The bottom line is that while Sabathia's recent early innings have been frustrating given the holes they've created, they're not part of any real pattern. He could use some better defensive support, but as it is, he's gone at least six innings in all but one start, where he fell one out short. Nothing to see here, folks. Move along...

Meanwhile, after slipping behind the Indians last week, the Yankees are back on top of the AL Hit List despite going 3-4 thanks to their positive run differential:

Feast or Famine: Hitting just .256/.315/.282 with three doubles and no homers through his first 29 games, Derek Jeter goes 4-for-6 with a pair of homers on Sunday against the Rangers. The homers snap a 62-game drought, the second-longest of Jeter's career, and they come as part of a five-homer onslaught; the Yankees are scoring 55.2 percent of their runs via the longball, a recordrate. Jeter isn't the only one of the old guard who has been scuffling as of late; Alex Rodriguez is hitting .177/.267/.258 since April 15 in the wake of an oblique strain, while Jorge Posada is at .152/.257/.354 overall via a .138 BABIP, though Joe Girardi intends to stick with him as the regular DH.

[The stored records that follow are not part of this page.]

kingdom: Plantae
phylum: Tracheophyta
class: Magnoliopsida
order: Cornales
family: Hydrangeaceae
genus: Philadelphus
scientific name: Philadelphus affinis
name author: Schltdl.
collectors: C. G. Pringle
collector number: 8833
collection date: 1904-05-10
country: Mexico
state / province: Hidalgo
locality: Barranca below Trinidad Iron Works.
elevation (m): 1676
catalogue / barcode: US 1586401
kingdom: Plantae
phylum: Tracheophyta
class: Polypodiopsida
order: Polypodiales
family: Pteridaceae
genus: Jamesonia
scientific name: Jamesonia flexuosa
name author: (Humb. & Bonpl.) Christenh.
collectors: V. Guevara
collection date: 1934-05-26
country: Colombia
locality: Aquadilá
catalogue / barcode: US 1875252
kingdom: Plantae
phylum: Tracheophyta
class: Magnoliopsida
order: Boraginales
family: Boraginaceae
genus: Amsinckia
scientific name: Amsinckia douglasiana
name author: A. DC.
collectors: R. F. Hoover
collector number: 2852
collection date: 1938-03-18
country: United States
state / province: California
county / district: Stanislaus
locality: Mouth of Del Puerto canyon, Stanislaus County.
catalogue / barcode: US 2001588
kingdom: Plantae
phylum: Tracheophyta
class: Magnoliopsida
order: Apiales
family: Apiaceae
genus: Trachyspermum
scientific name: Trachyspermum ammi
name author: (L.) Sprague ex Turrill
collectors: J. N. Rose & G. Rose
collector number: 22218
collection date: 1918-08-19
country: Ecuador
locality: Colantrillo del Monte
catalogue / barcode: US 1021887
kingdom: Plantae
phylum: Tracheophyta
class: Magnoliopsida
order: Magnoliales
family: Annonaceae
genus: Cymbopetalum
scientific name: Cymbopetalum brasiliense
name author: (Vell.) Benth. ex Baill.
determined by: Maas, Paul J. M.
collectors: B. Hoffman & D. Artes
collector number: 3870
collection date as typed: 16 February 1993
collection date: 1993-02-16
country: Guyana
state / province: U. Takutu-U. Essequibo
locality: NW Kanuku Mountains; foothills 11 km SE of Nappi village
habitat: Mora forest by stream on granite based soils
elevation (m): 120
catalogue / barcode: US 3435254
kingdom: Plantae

Loved the quote from hitting coach Kevin Long after the game, when asked if Yankees are too reliant on home runs: "Come on, this needs to stop," though to be fair, Long did elaborate:

"You score runs however you’re going to score runs. We have guys that can hit the ball out of the ballpark, and because we’re strong and they hit a ball good, we talk about that’s the only way we can score runs. We need to do a better job, yes, with a man on third, less than two outs, of getting the guy in. I don’t care how we score runs. I don’t think anybody in this room cares how we score runs. We need to stay consistent."

The Yankees are leading the AL in scoring at 5.31 runs per game, a full 0.31 ahead of the next-highest team. The rest of the league should have such problems.